- [Material for this exercise]
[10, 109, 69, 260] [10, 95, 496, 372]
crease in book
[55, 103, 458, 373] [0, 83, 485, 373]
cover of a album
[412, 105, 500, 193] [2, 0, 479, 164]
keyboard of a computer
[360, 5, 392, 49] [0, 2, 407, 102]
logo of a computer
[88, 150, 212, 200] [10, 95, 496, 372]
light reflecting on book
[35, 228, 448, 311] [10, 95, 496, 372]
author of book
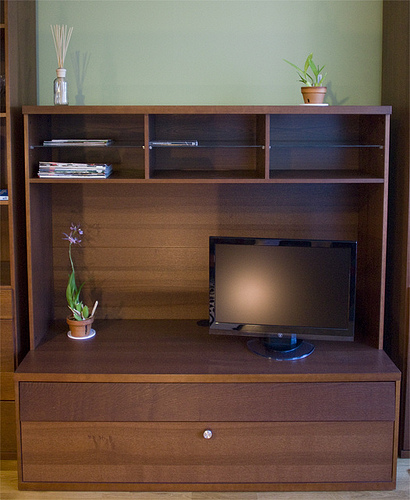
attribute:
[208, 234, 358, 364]
monitor — black, off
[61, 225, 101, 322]
flower — purple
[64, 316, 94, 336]
pot — brown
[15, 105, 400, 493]
desk — wooden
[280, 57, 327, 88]
leaves — green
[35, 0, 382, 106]
wall — green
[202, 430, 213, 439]
knob — silver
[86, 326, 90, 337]
spot — black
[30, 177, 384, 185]
shelf — brown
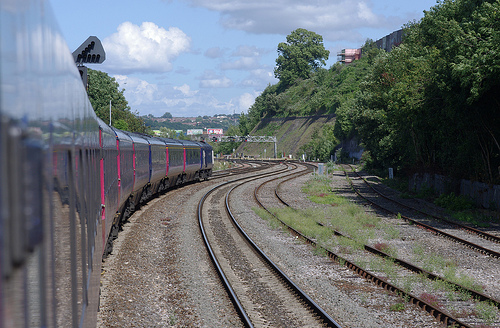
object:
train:
[0, 0, 213, 328]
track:
[93, 157, 256, 327]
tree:
[272, 28, 329, 84]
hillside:
[228, 24, 500, 209]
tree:
[346, 44, 423, 170]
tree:
[382, 56, 447, 174]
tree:
[445, 0, 499, 190]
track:
[338, 158, 499, 257]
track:
[196, 158, 347, 328]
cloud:
[196, 0, 387, 36]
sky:
[48, 1, 444, 118]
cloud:
[103, 18, 190, 72]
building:
[337, 49, 361, 66]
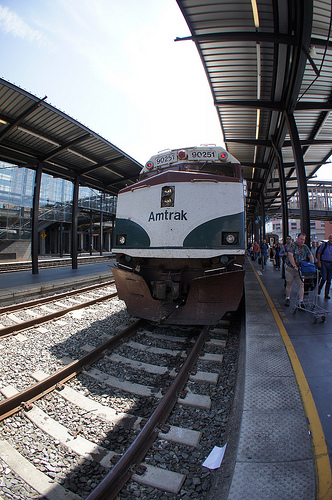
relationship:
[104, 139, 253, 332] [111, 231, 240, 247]
train has headlights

- [Directions for this task]
Rewrite all of the data above as a numbered list, one line per number, skipping any blank lines and leaving out the pictures.

- [Worked answer]
1. [10, 109, 69, 260] [10, 95, 496, 372]
2. crease in book
3. [55, 103, 458, 373] [0, 83, 485, 373]
4. cover of a album
5. [412, 105, 500, 193] [2, 0, 479, 164]
6. keyboard of a computer
7. [360, 5, 392, 49] [0, 2, 407, 102]
8. logo of a computer
9. [88, 150, 212, 200] [10, 95, 496, 372]
10. light reflecting on book
11. [35, 228, 448, 311] [10, 95, 496, 372]
12. author of book
13. attribute:
14. [208, 234, 358, 364]
15. monitor — black, off
16. [61, 225, 101, 322]
17. flower — purple
18. [64, 316, 94, 336]
19. pot — brown
20. [15, 105, 400, 493]
21. desk — wooden
22. [280, 57, 327, 88]
23. leaves — green
24. [35, 0, 382, 106]
25. wall — green
26. [202, 430, 213, 439]
27. knob — silver
28. [86, 326, 90, 337]
29. spot — black
30. [30, 177, 384, 185]
31. shelf — brown
32. object:
33. train:
34. [0, 0, 213, 328]
35. track:
36. [93, 157, 256, 327]
37. tree:
38. [272, 28, 329, 84]
39. hillside:
40. [228, 24, 500, 209]
41. tree:
42. [346, 44, 423, 170]
43. tree:
44. [382, 56, 447, 174]
45. tree:
46. [445, 0, 499, 190]
47. track:
48. [338, 158, 499, 257]
49. track:
50. [196, 158, 347, 328]
51. cloud:
52. [196, 0, 387, 36]
53. sky:
54. [48, 1, 444, 118]
55. cloud:
56. [103, 18, 190, 72]
57. building:
58. [337, 49, 361, 66]
59. relationship:
60. [104, 139, 253, 332] [111, 231, 240, 247]
61. train has headlights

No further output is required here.